The gap is not new: Since 1990, Minnesota's African-American and Hispanic students have consistently scored well below whites in the National Assessment of Educational Progress.

Many attempts to close the gap have been launched. State Sen. Patricia Torres Ray is working on a plan to coordinate these efforts.

"The achievement gap affects so many people and the issue is so complex," she said. "People are desperate for action. This legislation would coordinate efforts and put the state to work fighting the achievement gap."

She said the state's school superintendents encouraged her to put the idea forward.

"We have tended to take the shotgun approach rather than having a concentrated effort against the achievement gap," said Charlie Kyte, executive director of the Minnesota Association of School Administrators. "We need to have all kids at all levels be successful and offer no excuses."

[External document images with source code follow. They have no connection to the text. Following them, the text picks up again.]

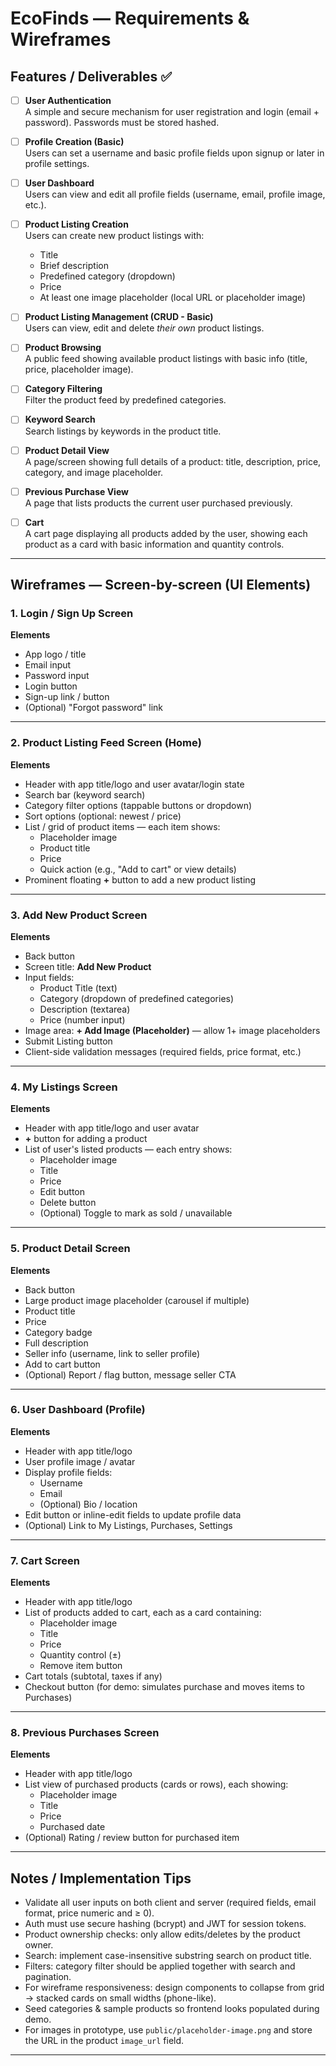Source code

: # EcoFinds — Requirements & Wireframes

## Features / Deliverables ✅

- [ ] **User Authentication**  
  A simple and secure mechanism for user registration and login (email + password). Passwords must be stored hashed.

- [ ] **Profile Creation (Basic)**  
  Users can set a username and basic profile fields upon signup or later in profile settings.

- [ ] **User Dashboard**  
  Users can view and edit all profile fields (username, email, profile image, etc.).

- [ ] **Product Listing Creation**  
  Users can create new product listings with:
  - Title  
  - Brief description  
  - Predefined category (dropdown)  
  - Price  
  - At least one image placeholder (local URL or placeholder image)

- [ ] **Product Listing Management (CRUD - Basic)**  
  Users can view, edit and delete *their own* product listings.

- [ ] **Product Browsing**  
  A public feed showing available product listings with basic info (title, price, placeholder image).

- [ ] **Category Filtering**  
  Filter the product feed by predefined categories.

- [ ] **Keyword Search**  
  Search listings by keywords in the product title.

- [ ] **Product Detail View**  
  A page/screen showing full details of a product: title, description, price, category, and image placeholder.

- [ ] **Previous Purchase View**  
  A page that lists products the current user purchased previously.

- [ ] **Cart**  
  A cart page displaying all products added by the user, showing each product as a card with basic information and quantity controls.

---

## Wireframes — Screen-by-screen (UI Elements)

### 1. Login / Sign Up Screen
**Elements**
- App logo / title  
- Email input  
- Password input  
- Login button  
- Sign-up link / button  
- (Optional) "Forgot password" link

---

### 2. Product Listing Feed Screen (Home)
**Elements**
- Header with app title/logo and user avatar/login state  
- Search bar (keyword search)  
- Category filter options (tappable buttons or dropdown)  
- Sort options (optional: newest / price)  
- List / grid of product items — each item shows:
  - Placeholder image
  - Product title
  - Price
  - Quick action (e.g., "Add to cart" or view details)
- Prominent floating **+** button to add a new product listing

---

### 3. Add New Product Screen
**Elements**
- Back button  
- Screen title: **Add New Product**  
- Input fields:
  - Product Title (text)
  - Category (dropdown of predefined categories)
  - Description (textarea)
  - Price (number input)
- Image area: **+ Add Image (Placeholder)** — allow 1+ image placeholders
- Submit Listing button  
- Client-side validation messages (required fields, price format, etc.)

---

### 4. My Listings Screen
**Elements**
- Header with app title/logo and user avatar  
- **+** button for adding a product  
- List of user's listed products — each entry shows:
  - Placeholder image
  - Title
  - Price
  - Edit button
  - Delete button
  - (Optional) Toggle to mark as sold / unavailable

---

### 5. Product Detail Screen
**Elements**
- Back button  
- Large product image placeholder (carousel if multiple)  
- Product title  
- Price  
- Category badge  
- Full description  
- Seller info (username, link to seller profile)  
- Add to cart button  
- (Optional) Report / flag button, message seller CTA

---

### 6. User Dashboard (Profile)
**Elements**
- Header with app title/logo  
- User profile image / avatar  
- Display profile fields:
  - Username
  - Email
  - (Optional) Bio / location
- Edit button or inline-edit fields to update profile data  
- (Optional) Link to My Listings, Purchases, Settings

---

### 7. Cart Screen
**Elements**
- Header with app title/logo  
- List of products added to cart, each as a card containing:
  - Placeholder image
  - Title
  - Price
  - Quantity control (±)
  - Remove item button
- Cart totals (subtotal, taxes if any)  
- Checkout button (for demo: simulates purchase and moves items to Purchases)

---

### 8. Previous Purchases Screen

**Elements**

- Header with app title/logo  
- List view of purchased products (cards or rows), each showing:
  - Placeholder image
  - Title
  - Price
  - Purchased date
- (Optional) Rating / review button for purchased item

---

## Notes / Implementation Tips

- Validate all user inputs on both client and server (required fields, email format, price numeric and ≥ 0).  
- Auth must use secure hashing (bcrypt) and JWT for session tokens.  
- Product ownership checks: only allow edits/deletes by the product owner.  
- Search: implement case-insensitive substring search on product title.  
- Filters: category filter should be applied together with search and pagination.  
- For wireframe responsiveness: design components to collapse from grid → stacked cards on small widths (phone-like).  
- Seed categories & sample products so frontend looks populated during demo.  
- For images in prototype, use `public/placeholder-image.png` and store the URL in the product `image_url` field.

---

Under Torres Ray's bill, districts would submit plans to the Legislature to attack the gap using proven research and best practices. They would also provide a reliable way to measure results.

"There are all sorts of ways to increase educational achievement, but there's no way to measure the results," Torres Ray said. "There are different plans to deal with the achievement gap. We need a way to measure the results collectively."

The project would be voluntary, but districts that are accepted into the program would eventually get money to implement their plans - if the money's available. That's a big if.

"We're entering this process at a time when there's very limited funding," Torres Ray said. Her goal is to get enough money to begin the project this year. If it shows results, funding won't be a problem going forward, she added.

That's good news for superintendents. Most are facing funding problems of their own. "There are 300 districts in cutback mode," Kyte said. "Resources are a problem."

Torres Ray's proposal is based on a framework created by superintendents called Minnesota's Promise. The project, started in 2005, suggests 10 strategies to coordinate school improvements. "Each strategy offers a number of suggestions that can be accomplished at a state level, district level and the community level to help the process along," Kyte said.

The 10 strategies dovetail with Torres Ray's plan. "We will build on these strategies to plan a predictable and measurable way to address the problem built on proven research," she said.

Closing the achievement gap is vital to ensuring all Minnesota students have an opportunity to succeed.